[[ TASK MATERIAL open ]]

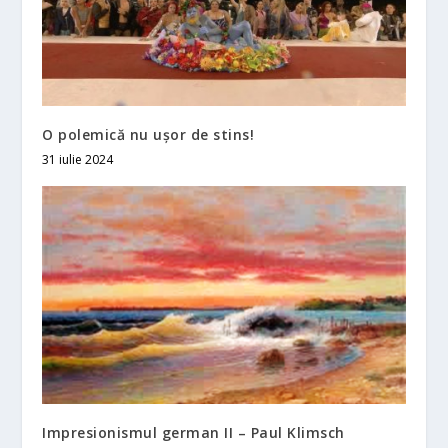
O polemică nu uşor de stins!
31 iulie 2024
Impresionismul german II – Paul Klimsch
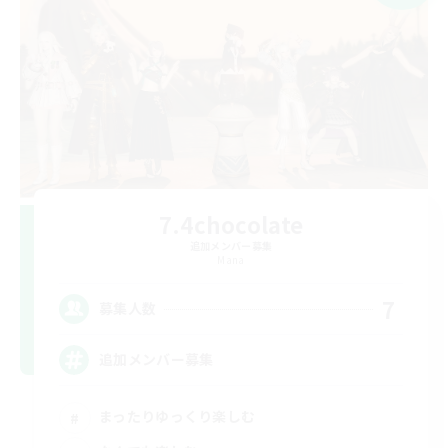
7.4chocolate
追加メンバー募集
Mana
7
募集人数
追加メンバー募集
まったりゆっくり楽しむ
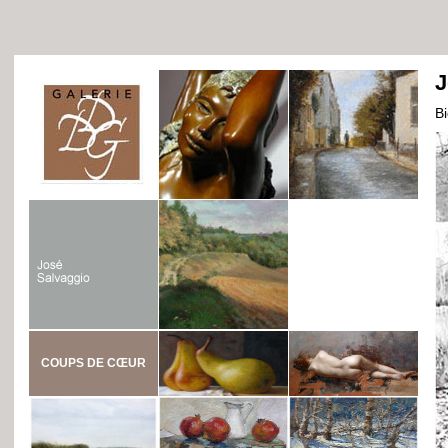
J
B
COUPS DE CŒUR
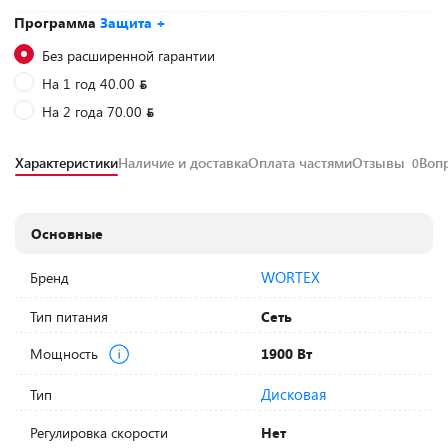
Программа
Защита +
Без расширенной гарантии
На 1 год 40.00
На 2 года 70.00
Характеристики
Наличие и доставка
Оплата частями
Отзывы
Воп
0
Основные
WORTEX
Бренд
Тип питания
Сеть
Мощность
1900 Вт
Дисковая
Тип
Регулировка скорости
Нет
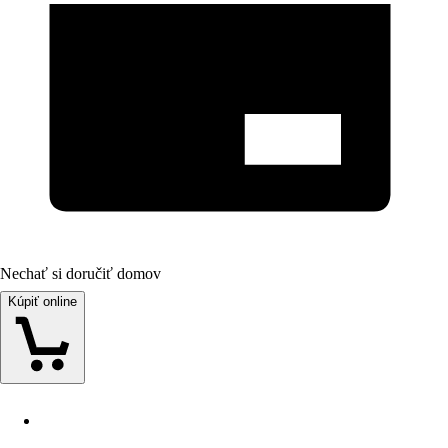
Nechať si doručiť domov
Kúpiť online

[[ TASK MATERIAL closed ]]

## TO DO:
Return every entry of the data above verbatim, with no images included.

## SOLUTION FOR THIS PROBLEM:
O polemică nu uşor de stins!
31 iulie 2024
Impresionismul german II – Paul Klimsch
7.4chocolate
追加メンバー募集
Mana
7
募集人数
追加メンバー募集
まったりゆっくり楽しむ
J
B
COUPS DE CŒUR
Программа
Защита +
Без расширенной гарантии
На 1 год 40.00
На 2 года 70.00
Характеристики
Наличие и доставка
Оплата частями
Отзывы
Воп
0
Основные
WORTEX
Бренд
Тип питания
Сеть
Мощность
1900 Вт
Дисковая
Тип
Регулировка скорости
Нет
Nechať si doručiť domov
Kúpiť online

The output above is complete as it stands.